▸ Supplied text
I thought he was clear - "render, modify and share".

With PDF you can render and share for free (using PDFCreator for instance), but your audience cannot modify your PDFs unless they have Adobe's commercial Acrobat tools - has that changed, or is there an open/free alternative to modify PDFs?

Posted by: Brent Ashley at May 23, 2006 12:07 PM

Whether or not free/open tools for modifying PDFs currently exist I suppose the open format point is the real question. If one were to build a PDF modification program, would royalties be due to Adobe for distributing software that uses the PDF format? The answer to that question will answer the point of PDF's openness.

Of course, since PDF is meant to represent a consistently rendered document, I'm not sure why one would want to share documents you expect to be modified in that format.

Posted by: Brent Ashley at May 23, 2006 12:13 PM

Brent, I'm currently working on a machine with a closed, proprietary CPU.... ;-)

▸ Records supplied
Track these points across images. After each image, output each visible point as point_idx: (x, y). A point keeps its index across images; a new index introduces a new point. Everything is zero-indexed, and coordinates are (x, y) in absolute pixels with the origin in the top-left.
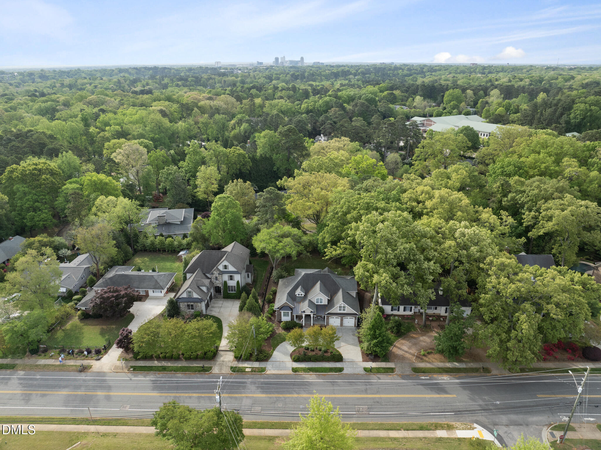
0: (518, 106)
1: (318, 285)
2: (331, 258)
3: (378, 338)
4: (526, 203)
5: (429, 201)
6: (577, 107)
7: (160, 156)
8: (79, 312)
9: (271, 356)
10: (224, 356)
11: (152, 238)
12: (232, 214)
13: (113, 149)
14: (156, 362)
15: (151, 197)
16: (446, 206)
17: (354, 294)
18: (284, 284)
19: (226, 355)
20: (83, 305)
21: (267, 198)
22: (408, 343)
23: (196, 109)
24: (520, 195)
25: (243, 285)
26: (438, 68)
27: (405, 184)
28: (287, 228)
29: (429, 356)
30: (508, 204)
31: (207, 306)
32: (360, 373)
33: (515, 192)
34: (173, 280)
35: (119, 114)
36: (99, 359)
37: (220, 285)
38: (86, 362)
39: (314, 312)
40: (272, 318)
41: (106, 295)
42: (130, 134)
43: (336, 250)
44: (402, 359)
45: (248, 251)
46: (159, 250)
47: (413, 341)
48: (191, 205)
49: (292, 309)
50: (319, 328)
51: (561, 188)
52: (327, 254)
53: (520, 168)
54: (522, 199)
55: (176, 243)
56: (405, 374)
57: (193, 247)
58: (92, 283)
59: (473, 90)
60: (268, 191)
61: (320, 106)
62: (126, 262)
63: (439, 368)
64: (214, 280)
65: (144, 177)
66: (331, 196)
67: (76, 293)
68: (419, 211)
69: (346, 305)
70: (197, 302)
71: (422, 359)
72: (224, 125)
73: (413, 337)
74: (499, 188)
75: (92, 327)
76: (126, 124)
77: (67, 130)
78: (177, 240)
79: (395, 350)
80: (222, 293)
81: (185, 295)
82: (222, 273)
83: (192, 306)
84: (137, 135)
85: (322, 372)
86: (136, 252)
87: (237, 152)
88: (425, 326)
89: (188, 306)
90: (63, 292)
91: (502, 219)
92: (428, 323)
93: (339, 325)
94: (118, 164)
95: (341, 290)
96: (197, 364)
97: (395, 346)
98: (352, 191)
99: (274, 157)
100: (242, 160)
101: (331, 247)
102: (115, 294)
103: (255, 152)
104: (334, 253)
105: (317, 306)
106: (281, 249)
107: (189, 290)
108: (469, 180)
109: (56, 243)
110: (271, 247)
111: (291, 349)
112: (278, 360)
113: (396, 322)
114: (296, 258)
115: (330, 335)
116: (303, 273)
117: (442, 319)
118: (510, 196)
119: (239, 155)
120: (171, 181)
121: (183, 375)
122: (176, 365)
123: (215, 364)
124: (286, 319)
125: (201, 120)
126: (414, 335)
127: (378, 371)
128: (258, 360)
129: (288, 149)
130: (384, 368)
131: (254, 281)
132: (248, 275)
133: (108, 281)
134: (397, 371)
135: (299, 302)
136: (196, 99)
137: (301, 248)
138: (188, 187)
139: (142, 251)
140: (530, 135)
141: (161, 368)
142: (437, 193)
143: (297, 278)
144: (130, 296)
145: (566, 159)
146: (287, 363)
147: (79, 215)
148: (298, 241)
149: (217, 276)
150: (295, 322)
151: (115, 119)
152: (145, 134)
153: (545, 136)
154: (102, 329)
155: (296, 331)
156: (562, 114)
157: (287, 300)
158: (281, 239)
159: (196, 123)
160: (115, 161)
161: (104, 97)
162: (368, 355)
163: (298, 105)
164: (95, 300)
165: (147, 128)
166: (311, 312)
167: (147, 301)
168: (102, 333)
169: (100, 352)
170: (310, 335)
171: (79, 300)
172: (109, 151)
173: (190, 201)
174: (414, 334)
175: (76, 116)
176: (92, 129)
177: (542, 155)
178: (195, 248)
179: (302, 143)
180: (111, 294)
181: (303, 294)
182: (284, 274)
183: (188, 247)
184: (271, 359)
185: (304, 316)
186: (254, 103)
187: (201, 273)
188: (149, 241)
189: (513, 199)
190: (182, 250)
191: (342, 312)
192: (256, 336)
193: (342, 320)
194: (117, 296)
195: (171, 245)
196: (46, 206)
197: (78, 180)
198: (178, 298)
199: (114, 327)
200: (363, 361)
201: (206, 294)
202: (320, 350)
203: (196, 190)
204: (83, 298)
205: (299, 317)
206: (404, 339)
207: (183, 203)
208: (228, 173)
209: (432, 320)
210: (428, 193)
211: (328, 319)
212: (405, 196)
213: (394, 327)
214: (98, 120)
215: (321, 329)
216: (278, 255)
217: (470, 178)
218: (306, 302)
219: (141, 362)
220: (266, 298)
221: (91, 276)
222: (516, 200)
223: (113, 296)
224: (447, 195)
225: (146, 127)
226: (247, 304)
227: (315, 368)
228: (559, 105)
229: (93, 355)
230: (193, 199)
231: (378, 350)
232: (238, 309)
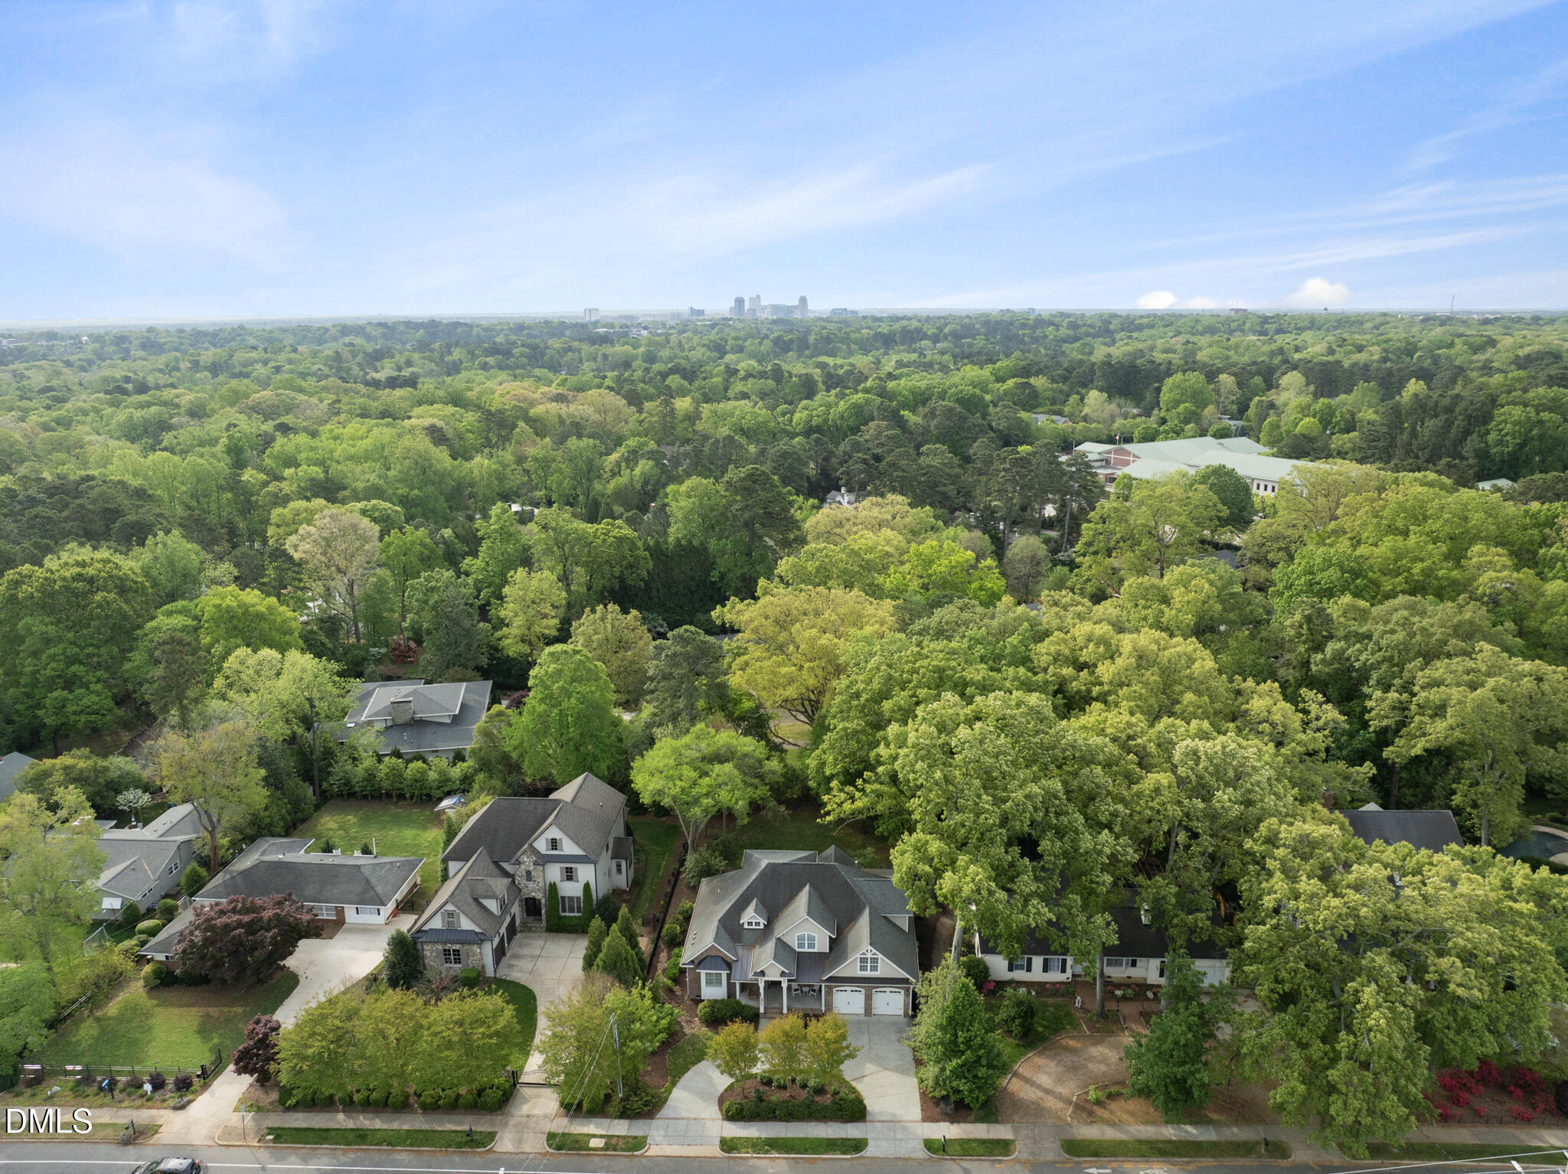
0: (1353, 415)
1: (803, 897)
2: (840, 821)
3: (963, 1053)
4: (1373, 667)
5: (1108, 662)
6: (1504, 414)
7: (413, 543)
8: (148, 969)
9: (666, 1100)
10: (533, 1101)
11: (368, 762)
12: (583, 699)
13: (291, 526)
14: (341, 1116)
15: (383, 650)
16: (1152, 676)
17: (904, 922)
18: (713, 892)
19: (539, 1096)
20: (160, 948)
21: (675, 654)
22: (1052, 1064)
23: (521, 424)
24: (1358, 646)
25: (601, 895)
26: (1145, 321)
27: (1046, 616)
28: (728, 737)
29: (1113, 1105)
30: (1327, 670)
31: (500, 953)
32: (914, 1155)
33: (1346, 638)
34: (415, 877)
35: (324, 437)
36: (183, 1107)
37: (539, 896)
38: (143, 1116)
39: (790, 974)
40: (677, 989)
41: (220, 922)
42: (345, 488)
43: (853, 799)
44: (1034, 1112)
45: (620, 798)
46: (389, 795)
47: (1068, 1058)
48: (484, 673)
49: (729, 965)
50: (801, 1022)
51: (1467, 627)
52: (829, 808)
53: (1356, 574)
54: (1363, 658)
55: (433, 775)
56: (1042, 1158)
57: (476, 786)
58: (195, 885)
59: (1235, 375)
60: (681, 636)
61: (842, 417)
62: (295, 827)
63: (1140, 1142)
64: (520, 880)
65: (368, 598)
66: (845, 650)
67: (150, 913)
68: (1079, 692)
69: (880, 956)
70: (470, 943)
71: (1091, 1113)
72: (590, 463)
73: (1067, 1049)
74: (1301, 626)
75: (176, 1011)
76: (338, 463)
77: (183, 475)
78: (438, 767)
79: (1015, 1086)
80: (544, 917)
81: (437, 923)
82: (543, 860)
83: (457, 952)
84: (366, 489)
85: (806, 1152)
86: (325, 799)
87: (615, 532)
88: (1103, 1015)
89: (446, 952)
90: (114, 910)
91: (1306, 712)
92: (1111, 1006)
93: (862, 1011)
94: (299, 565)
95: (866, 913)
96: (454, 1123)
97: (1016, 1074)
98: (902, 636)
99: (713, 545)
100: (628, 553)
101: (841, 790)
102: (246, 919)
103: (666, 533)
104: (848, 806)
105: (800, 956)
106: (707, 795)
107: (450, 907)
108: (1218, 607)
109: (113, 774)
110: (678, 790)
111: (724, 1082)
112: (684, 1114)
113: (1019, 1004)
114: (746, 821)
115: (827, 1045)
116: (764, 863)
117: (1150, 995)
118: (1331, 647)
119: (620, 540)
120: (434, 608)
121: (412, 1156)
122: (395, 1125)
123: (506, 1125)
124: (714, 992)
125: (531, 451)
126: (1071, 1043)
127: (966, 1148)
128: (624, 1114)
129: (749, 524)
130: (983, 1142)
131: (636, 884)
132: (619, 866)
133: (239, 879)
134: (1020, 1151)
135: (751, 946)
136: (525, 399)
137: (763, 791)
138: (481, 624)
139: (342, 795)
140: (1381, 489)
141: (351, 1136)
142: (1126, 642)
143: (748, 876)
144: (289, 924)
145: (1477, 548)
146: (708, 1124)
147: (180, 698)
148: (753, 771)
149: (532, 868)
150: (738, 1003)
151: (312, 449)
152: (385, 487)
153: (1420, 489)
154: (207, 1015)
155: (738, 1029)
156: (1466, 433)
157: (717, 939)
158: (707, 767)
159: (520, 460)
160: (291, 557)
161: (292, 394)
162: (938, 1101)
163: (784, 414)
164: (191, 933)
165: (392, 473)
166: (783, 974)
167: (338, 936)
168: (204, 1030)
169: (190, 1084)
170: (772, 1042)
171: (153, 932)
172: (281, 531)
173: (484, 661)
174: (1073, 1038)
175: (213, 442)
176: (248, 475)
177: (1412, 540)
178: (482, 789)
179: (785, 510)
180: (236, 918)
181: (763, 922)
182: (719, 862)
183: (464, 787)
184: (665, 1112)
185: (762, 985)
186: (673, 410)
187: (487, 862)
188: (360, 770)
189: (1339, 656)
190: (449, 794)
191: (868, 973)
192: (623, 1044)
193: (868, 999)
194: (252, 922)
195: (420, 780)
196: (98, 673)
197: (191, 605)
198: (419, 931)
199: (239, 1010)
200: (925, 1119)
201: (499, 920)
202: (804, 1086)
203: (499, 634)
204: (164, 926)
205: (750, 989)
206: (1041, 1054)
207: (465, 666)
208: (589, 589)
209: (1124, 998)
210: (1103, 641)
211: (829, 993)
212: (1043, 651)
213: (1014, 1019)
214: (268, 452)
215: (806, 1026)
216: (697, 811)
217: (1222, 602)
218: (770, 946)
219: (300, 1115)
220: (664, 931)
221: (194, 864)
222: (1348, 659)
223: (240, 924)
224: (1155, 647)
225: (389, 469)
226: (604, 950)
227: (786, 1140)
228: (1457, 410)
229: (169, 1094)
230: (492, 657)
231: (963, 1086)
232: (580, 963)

▸ What you need to do
Reproduce the PDF comment thread word for word, everything from "Whether or not" down to "proprietary CPU.... ;-)". The data was taken from a separate source.

▸ Task solution
Whether or not free/open tools for modifying PDFs currently exist I suppose the open format point is the real question. If one were to build a PDF modification program, would royalties be due to Adobe for distributing software that uses the PDF format? The answer to that question will answer the point of PDF's openness.

Of course, since PDF is meant to represent a consistently rendered document, I'm not sure why one would want to share documents you expect to be modified in that format.

Posted by: Brent Ashley at May 23, 2006 12:13 PM

Brent, I'm currently working on a machine with a closed, proprietary CPU.... ;-)